What Works: How to Blow Up a Pipeline is activist filmmaking. The moviemakers have a particular political point to convey and that argument is well dramatized in ways that are rhetorically and dramatically engaging. The picture follows a group of strangers brought together by concerns for pollution and climate change and who plot to destroy an oil pipeline. The film has a relatively large cast and the opening does an excellent job introducing and establishing the characters. In short order we’re introduced to all the principal players and get a sense of their disposition. The film then moves forward with the activists putting their plan into action while periodically flashing back to flesh out the characters’ backgrounds and motives. Everyone is distinct and has a credible backstory that has led them to this point. The spread of characters is interesting, including people of different racial and cultural backgrounds; one of them is a white conservative defending his land against eminent domain, another is a college dropout, and two others are gleeful anarchists. The variety of characters serves a rhetorical function, allowing the audience to find some point of identification and creating the image of a cross section of America coming together against the fossil fuel industry. As the title implies, How to Blow Up a Pipeline works through the steps of a terroristic plot. This is very tense. The filmmakers create a vivid impression of how dangerous this is and how likely it is that these people will get themselves killed. This begets an interesting tension. The sympathetic motives, the danger, and the efforts of the activists put the audience on their side while acknowledging that this is terrorism. That ought to make us rethink how that word is applied.

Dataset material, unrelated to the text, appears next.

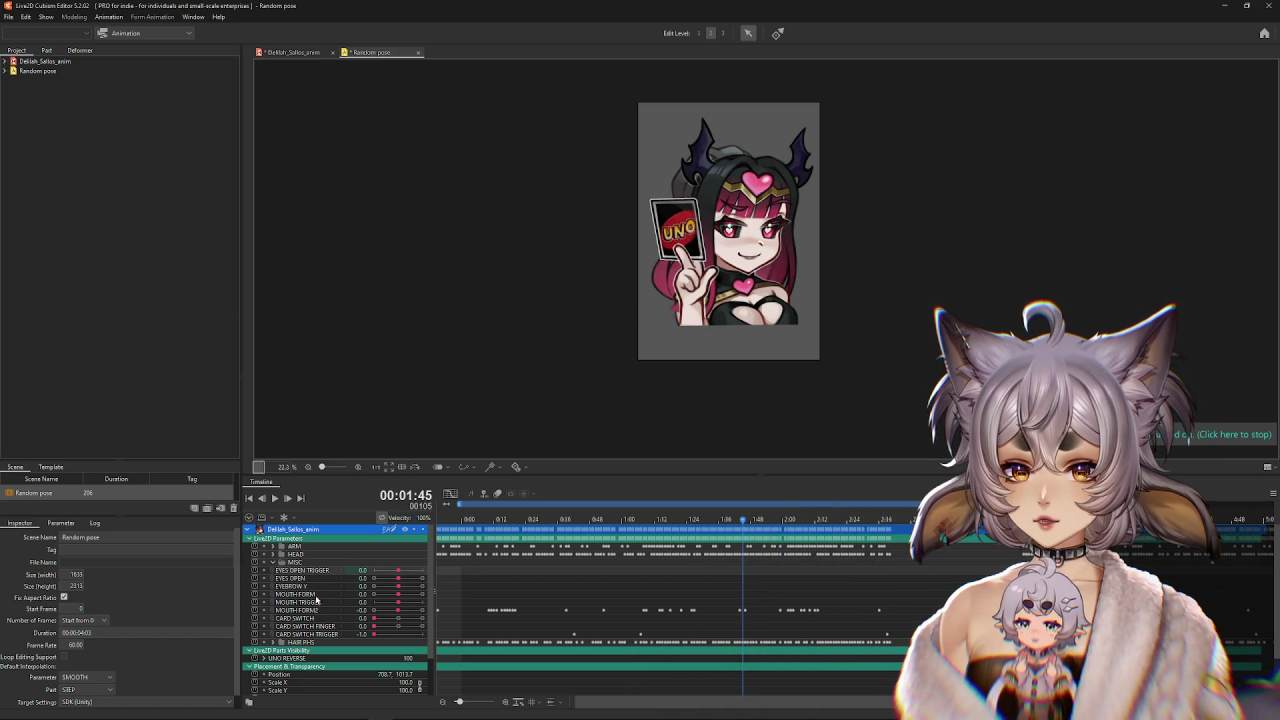
pyautogui.click(312, 595)
pyautogui.click(316, 610)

What Doesn’t: Extreme or radical activism tends to rest on simplistic worldviews and the rhetoric of How to Blow Up a Pipeline doesn’t hold up to scrutiny. The activist characters acknowledge that what they’re doing is terrorism and that their scheme will hurt everyday people and specifically the poor. The activists, and by extension the filmmakers, argue that the ends justify the means. While they are right about the stakes of the climate crisis, what neither the characters nor the filmmakers acknowledge is the futility of the plan. They hope to disrupt oil production and raise the cost of doing business, thereby pricing fossil fuels out of the market. But the fossil fuel industry is subsidized and protected by the federal government and their product is embedded into the economy. The destruction of a pipeline is an annoyance to the oil company but not an existential threat and the activist’s larger plan is disconnected from reality. The movie doesn’t acknowledge that.
Disc extras: Available on streaming services.
Bottom Line: How to Blow Up a Pipeline demonstrates an important rule of agitprop filmmaking: it must be entertaining. This is a tense thriller and it succeeds as dramatic filmmaking which is why it works as rhetoric. How to Blow Up a Pipeline is also simplistic. It doesn’t engage with the complexities of terrorism.